The raiding party appears to have been from Company H of the 17th Virginia Cavalry, led by Lt. Thomas B. Board. He is one of the very few line officers named in the more than 800 damage claims filed after the war by victims in York County.

On Saturday, June 27, rumors spread throughout central York County of the approach of a powerful force of Confederate soldiers, a part of Maj. Gen. Jubal A. Early’s division. That same same, Lt. Col. Elijah V. White and his 35th Battalion, Virginia Cavalry raided Hanover Junction. Wanting to save his 5-year-old sorrel from possible confiscation, Daniel Strickler took his horse to his in-law Henry Kauffman‘s sprawling 120-acre farm near Locust Grove in Windsor Township. He hid the sorrel in a thicket, assuming it to be out of sight and therefore a secure hiding place.

Two days later, on Monday the 29th, Lieutenant Board and his mounted infantrymen of the 17th Virginia Cavalry rode onto the premises and somehow managed to discover Stricker’s horse. One of Henry Kauffman’s neighbors, Jacob Dehoff, saw the sorrel being led away by Rebels past his E. Prospect Road house (which is shown off the lower left corner of the blue box in the above map).

So what do we know about Lt. Thomas B. Board, the Virginia officer who took Dan Strickler’s horse, which was valued at $100?

Thomas B. Board was born about 1842  in what is now Roane County, West Virginia (at the time still part of Virginia). His parents were Alexander S. “Sandy” and Nancy (Hardman) Board. He was married on January 16, 1860, to a neighbor girl, 19-year-old Catherine Ann Knopp.

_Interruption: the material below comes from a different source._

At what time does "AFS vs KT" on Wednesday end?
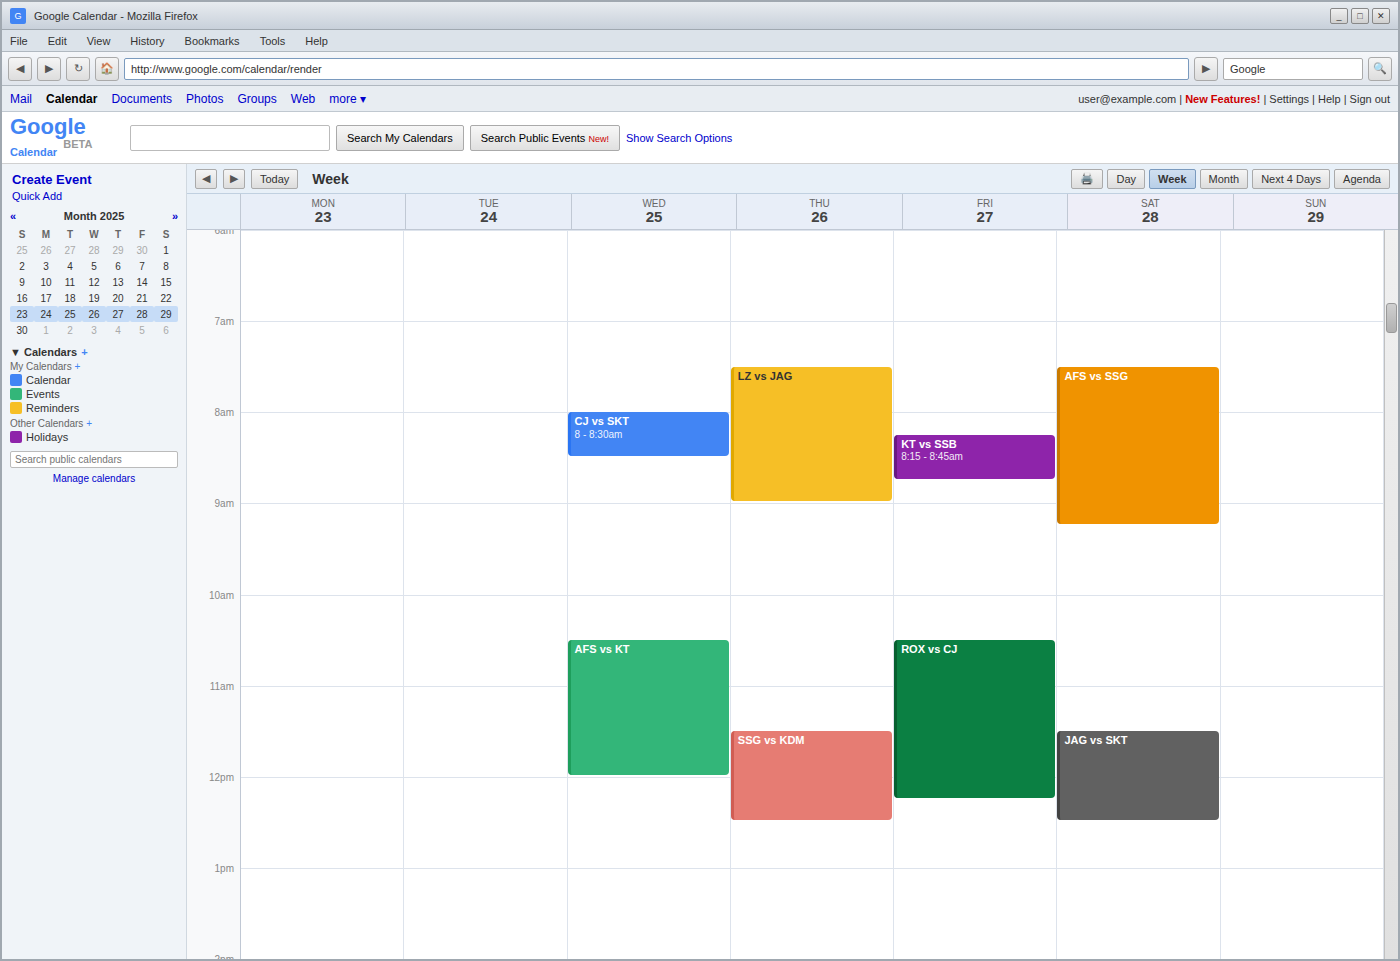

At the age of 19, Tom Board enlisted in a company of partisan rangers which became Company H of the 17th Virginia Cavalry. Two years later, the 21-year-old second lieutenant rode through central York County, Pennsylvania, at the head of a Rebel raiding party.

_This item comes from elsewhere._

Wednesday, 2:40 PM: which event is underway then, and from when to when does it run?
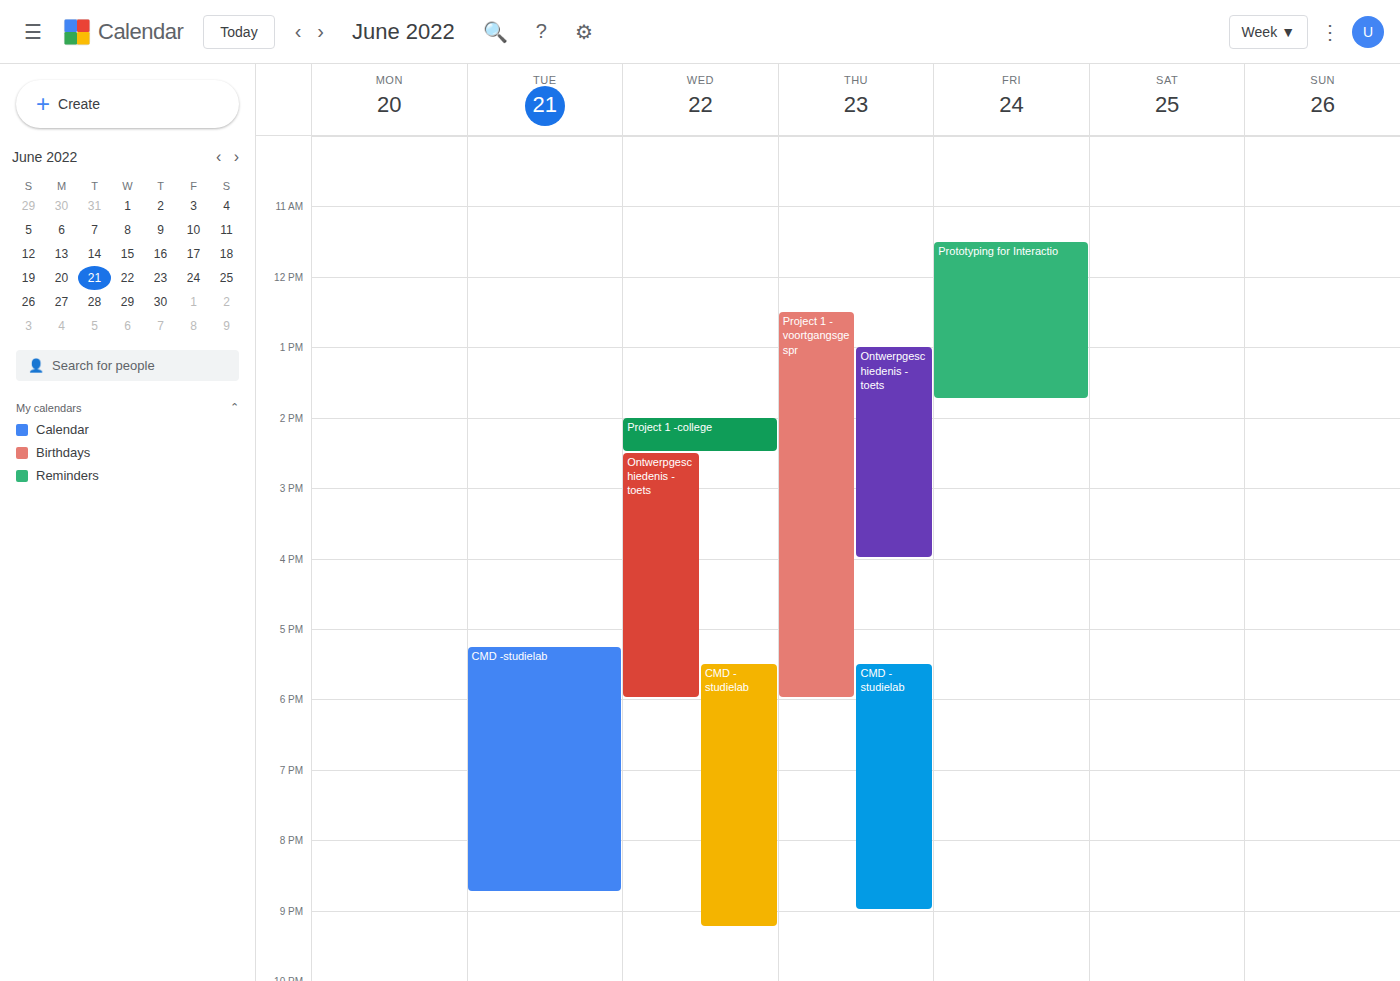
"Ontwerpgeschiedenis -toets", 2:30 PM to 6:00 PM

Board would be wounded at the Battle of Gettysburg just a few days after raiding the Kauffman farm and appropriating Dan Strickler’s horse. He recovered and returned to service, but his health was never the same again.

After the war, Tom Board returned to West Virginia and became a physician. However, he would never live to see the age of 30. Board died on April 14, 1870, in Jackson County. He is buried in the Board family cemetery near Reedy, West Virginia. His widow Catherine later married a local man named James Wiblin.

The Board Cemetery near Reedy, WV. Photo from Find-a-Grave.